Hacker Newsnew | past | comments | ask | show | jobs | submitlogin
Programmer’s guide to homogeneous coordinates (hackernoon.com)
102 points by signa11 on May 14, 2017 | hide | past | favorite | 13 comments


The easiest way to understand homogeneous coordinates in general, IMO, is to understand the 2D case.

In that case, your homogeneous coordinates have 3 components, and it's pretty easy to visualize them in 3D space. The z=1 plane is your actual 2D plane. Now consider the set of all lines passing through the 3D origin, those are either parallel to z=1 plane or intersect it at precisely one point. That point of intersection is (x0, y0, 1), and if you multiply by any constant factor, the point just moves along its corresponding line.

Thus, any 3d point with z!=0 can be mapped 1:1 to your 2D plane by simply dividing by z. Points where z = 0 don't map to z=1 plane, they're considered "infinitely far away", and can be used to specify directions on your 2D plane (since they don't get affected by translation!).

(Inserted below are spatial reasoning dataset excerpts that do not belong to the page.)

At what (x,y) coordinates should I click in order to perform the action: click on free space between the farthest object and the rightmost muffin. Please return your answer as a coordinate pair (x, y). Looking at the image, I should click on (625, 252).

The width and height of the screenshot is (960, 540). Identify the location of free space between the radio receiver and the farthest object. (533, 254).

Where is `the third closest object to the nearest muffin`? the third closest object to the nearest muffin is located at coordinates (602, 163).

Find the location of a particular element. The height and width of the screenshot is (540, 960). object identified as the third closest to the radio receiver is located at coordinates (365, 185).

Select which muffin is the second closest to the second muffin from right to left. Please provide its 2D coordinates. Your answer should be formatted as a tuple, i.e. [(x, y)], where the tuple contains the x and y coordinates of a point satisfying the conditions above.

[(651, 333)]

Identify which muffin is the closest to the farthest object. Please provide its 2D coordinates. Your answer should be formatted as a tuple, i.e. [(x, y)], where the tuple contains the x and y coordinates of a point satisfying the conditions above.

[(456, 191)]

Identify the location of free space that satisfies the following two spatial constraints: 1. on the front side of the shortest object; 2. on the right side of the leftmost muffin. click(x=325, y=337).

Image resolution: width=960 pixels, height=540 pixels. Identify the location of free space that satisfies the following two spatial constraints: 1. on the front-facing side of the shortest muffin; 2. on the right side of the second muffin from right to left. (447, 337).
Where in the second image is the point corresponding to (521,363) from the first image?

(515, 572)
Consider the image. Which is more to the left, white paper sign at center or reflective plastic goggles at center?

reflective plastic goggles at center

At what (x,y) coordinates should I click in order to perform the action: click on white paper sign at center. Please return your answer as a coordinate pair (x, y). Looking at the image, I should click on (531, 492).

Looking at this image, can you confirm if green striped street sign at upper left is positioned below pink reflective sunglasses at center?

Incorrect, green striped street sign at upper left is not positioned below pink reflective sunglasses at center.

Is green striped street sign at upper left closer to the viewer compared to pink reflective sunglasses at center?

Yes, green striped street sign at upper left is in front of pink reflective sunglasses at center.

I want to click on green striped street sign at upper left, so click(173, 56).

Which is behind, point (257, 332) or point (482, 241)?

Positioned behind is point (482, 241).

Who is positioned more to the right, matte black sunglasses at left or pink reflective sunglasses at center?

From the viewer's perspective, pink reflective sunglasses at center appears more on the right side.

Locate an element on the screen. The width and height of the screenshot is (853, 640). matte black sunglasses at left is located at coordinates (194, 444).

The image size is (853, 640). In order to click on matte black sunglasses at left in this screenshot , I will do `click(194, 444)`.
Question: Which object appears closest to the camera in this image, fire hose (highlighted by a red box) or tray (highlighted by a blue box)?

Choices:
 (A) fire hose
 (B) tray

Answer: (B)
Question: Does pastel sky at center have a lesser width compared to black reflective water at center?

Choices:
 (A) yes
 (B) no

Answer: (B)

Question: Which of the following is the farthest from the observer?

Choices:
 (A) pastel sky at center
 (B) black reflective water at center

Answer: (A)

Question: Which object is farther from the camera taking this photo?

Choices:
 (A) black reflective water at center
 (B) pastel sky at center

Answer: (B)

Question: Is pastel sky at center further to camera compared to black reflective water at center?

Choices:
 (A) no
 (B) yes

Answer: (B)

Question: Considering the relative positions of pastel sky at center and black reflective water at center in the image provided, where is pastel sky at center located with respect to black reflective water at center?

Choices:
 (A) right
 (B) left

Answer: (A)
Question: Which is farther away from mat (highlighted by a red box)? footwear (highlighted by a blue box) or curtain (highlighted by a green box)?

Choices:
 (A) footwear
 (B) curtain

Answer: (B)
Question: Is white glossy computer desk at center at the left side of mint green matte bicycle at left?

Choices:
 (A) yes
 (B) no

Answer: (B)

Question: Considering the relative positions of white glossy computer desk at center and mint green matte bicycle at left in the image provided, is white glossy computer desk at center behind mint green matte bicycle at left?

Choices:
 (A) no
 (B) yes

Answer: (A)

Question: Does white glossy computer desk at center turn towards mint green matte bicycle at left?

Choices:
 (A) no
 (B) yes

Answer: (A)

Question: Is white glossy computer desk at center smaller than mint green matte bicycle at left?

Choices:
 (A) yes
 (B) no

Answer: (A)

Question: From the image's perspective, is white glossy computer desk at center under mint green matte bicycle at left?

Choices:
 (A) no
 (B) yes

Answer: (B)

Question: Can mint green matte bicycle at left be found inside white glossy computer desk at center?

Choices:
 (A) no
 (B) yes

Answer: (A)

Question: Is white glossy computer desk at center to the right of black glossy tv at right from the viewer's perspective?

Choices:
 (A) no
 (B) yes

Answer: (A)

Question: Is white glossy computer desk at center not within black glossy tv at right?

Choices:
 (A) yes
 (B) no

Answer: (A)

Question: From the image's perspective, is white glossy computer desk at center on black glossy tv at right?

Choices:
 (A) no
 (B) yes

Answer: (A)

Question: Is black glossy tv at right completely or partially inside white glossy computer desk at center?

Once you wrap your head around the 2D case, it's fairly easy to extend it to 3D.

There isn't anything inherently magical about homogeneous coordinates, it's just a convenient notation for referring to points in space that just happens to lend itself particularly well to affine transforms in that space.

For anyone interested, I highly recommend reading this article: http://deltaorange.com/2012/03/08/the-truth-behind-homogenou...


I understand what you're saying, but they're still very magical to me. They are taking something that is a non-linear operation in R3 (like a translation) and making it linear by using a trick and giving it an extra dimension.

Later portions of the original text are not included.